We conclude that the Chiropractic Board’s (and AHPRA’s) handling of complaints by educative measures alone is ineffective. It has largely failed to correct the websites which we have complained about.
It has failed to deter other practitioners from continuing to make claims that have been the subject of numerous complaints. It has made submitting complaints a totally unrewarding procedure. While a complainant is usually notified that their complaint has been received, subsequently they usually hear no more.
In short, despite hundreds of complaints about unethical advertising over many years and calls to act on practitioners who promote anti-vaccination beliefs, the Chiropractic Board has consistently failed to protect the public from misleading and deceptive conduct by practitioners. It has also failed to implement the Commonwealth Ombudsman’s 2009 Better practice guide to complaint handling.
Given that track record, it’s not surprising that there are now calls for the Chiropractic Board of Australia to be sacked.

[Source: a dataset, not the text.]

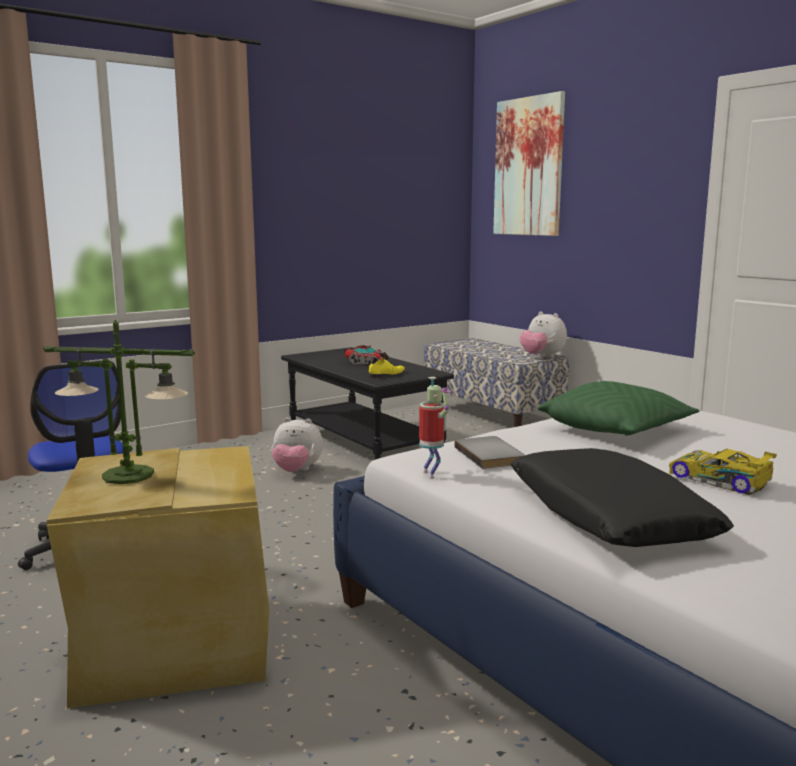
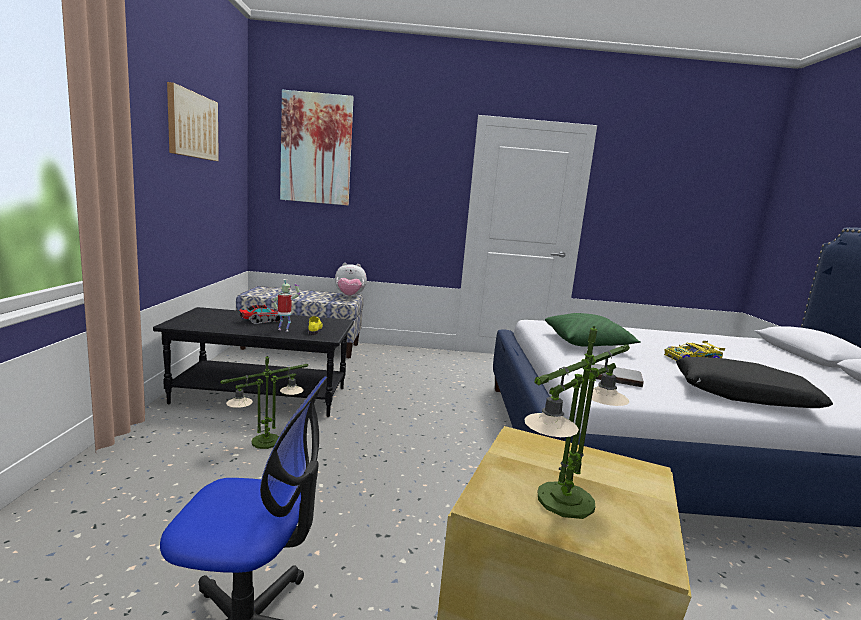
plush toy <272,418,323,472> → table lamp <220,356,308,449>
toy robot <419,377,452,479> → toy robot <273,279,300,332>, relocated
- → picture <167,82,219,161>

PostScript. Dr Harvey met with Martin Fletcher (CEO, AHPRA), Wayne Minter (Chair, Chiropractic Board) and several members of AHPRA’s South Australian-based Statutory Offences Unit (via video link) on 13 January, to discuss a draft version of this article. Dr Harvey was told that AHPRA are committed to improving their complaint-handling procedures, especially to provide better feedback to complainants. A new statutory offences complaint form was highlighted as evidence of ongoing improvement. However, AHPRA believed that the legislation underpinning their activities precluded them from making specific complaint determinations similar to those published by other bodies. They were also concerned about defamation litigation. In response, I noted that legislation can be changed and, to my knowledge, no organisation that publishes complaint determinations has ever been sued for defamation; only complainants.
Dr Ken Harvey is an Adjunct Associate Professor in the Department of Epidemiology and Preventive Medicine, Monash University. Malcolm Vickers is a research associate of Dr Harvey. Two Monash University Summer Research Scholarship Students, Amy Yan and Ned Latham, assisted with the analysis of the websites mentioned.